I rischi di credito bancario negli Stati Uniti si intensificano

Le pressioni creditizie stanno aumentando in tutto il settore bancario statunitense, poiché i morosità nel settore immobiliare commerciale (CRE) raggiungono un massimo di 10 anni del 1,57%, con alcune grandi banche che segnalano default sui prestiti per uffici fino all'11%. L'aumento del prestito di emergenza dalla Federal Reserve e un picco di sei mesi nell'indice VIX evidenziano l'aumento dell'inquietudine degli investitori e il restringimento della liquidità.

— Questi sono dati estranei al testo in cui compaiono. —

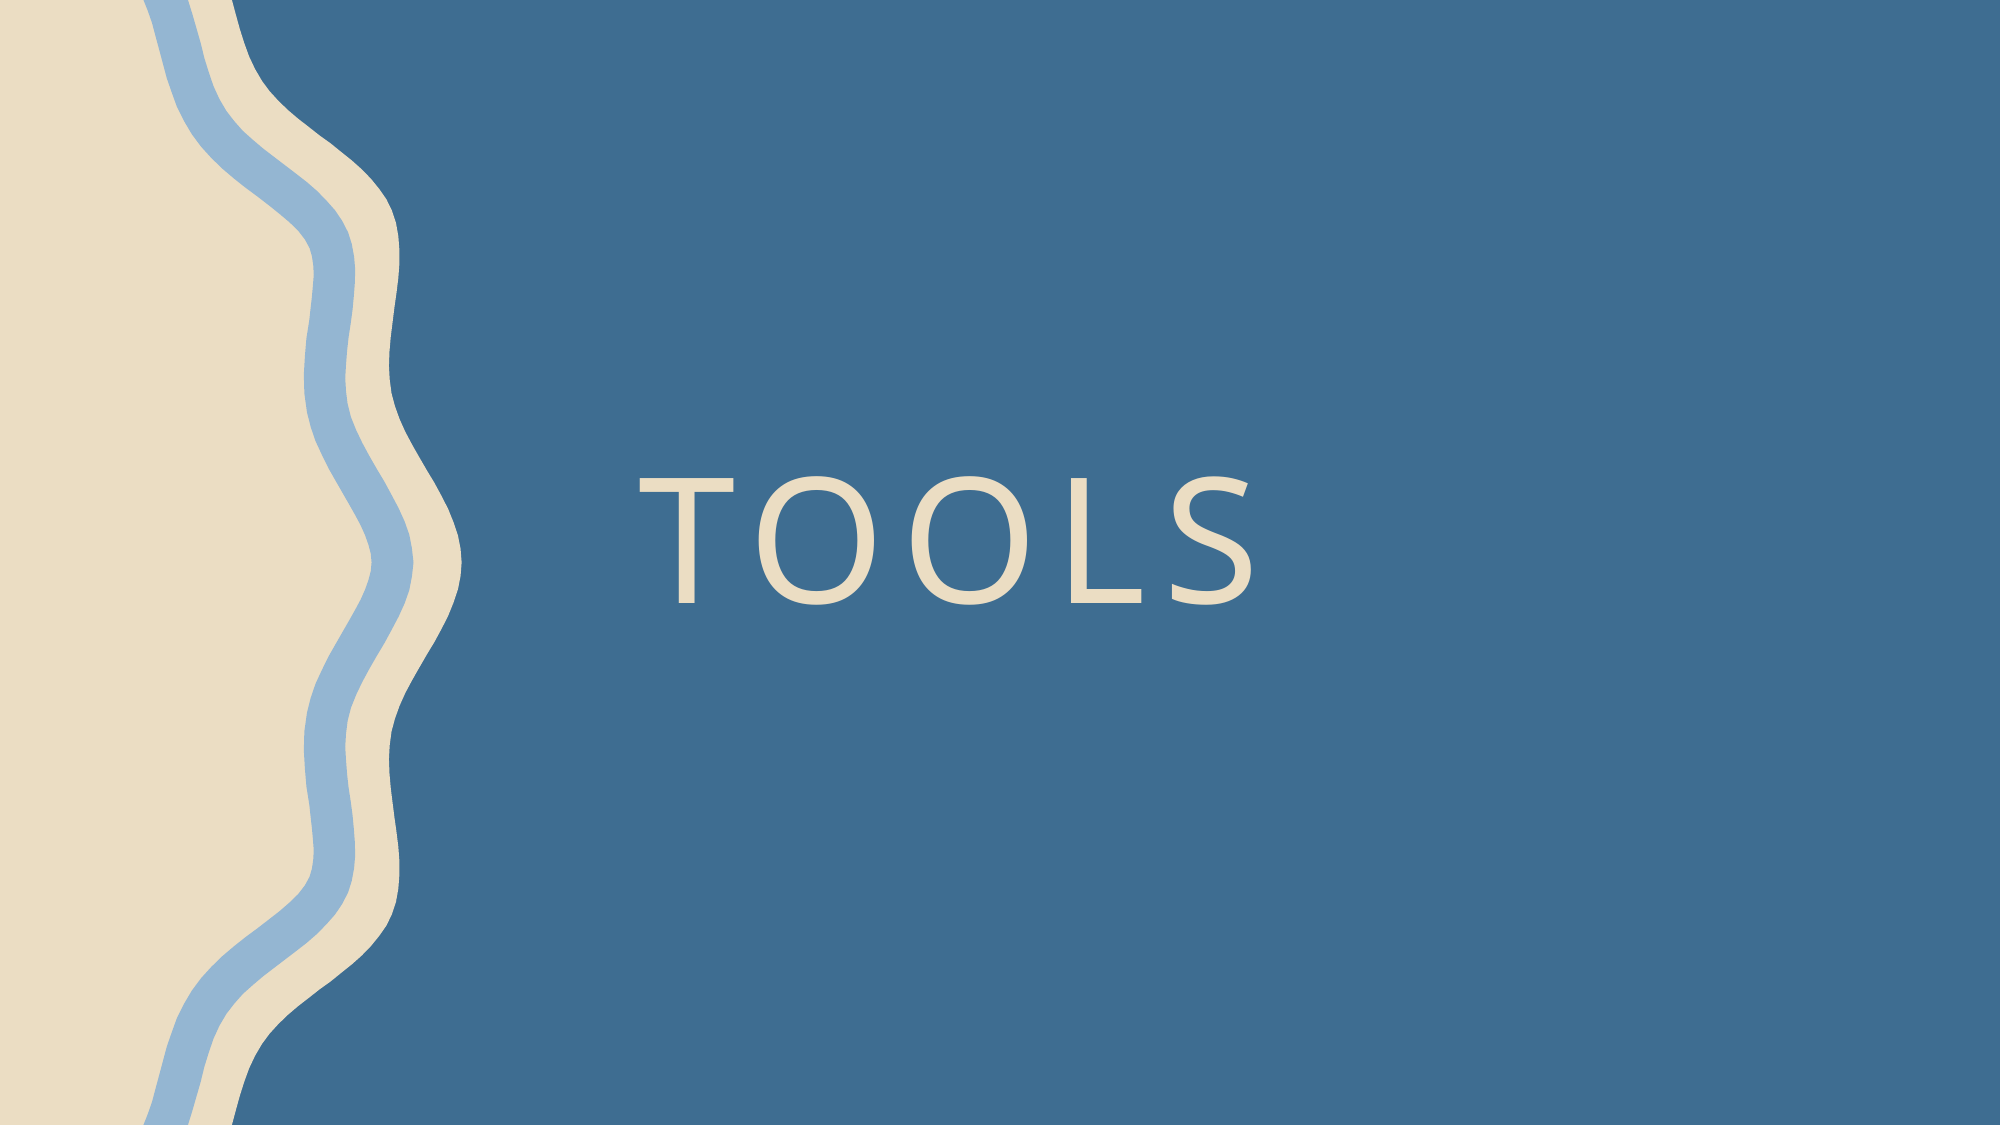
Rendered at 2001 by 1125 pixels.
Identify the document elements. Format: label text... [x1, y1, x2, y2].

title Tools [623, 174, 1725, 649]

I tassi di interesse elevati continuano a mettere sotto pressione il mercato CRE, con un muro di rifinanziamento di 1 trilione di dollari che incombe entro la fine dell'anno. Nel frattempo, l'esposizione al sistema bancario ombra è aumentata a 1,2 trilioni di dollari, aggiungendo un ulteriore strato di rischio sistemico. Dal lato dei consumatori, le morosità delle carte di credito sono aumentate al 2,94%, mentre i default sul credito privato ora si attestano al 5,5% — segnalando una debolezza creditizia più ampia.

Tecnicamente, il settore appare fragile. Bank of America (BAC) scambia vicino a una resistenza chiave a 51,1 dollari, con un RSI di 35,6, suggerendo un limitato slancio al rialzo. Le banche regionali rimangono particolarmente vulnerabili, date le loro maggiori esposizioni ai mercati CRE e di credito privato.

Con lo stress del CRE, i default dei consumatori e i rischi del sistema bancario ombra in aumento, gli utili delle banche e i buffer di capitale potrebbero affrontare una pressione significativa — un tema macro cruciale da monitorare mentre gli Stati Uniti si avvicinano al 2026.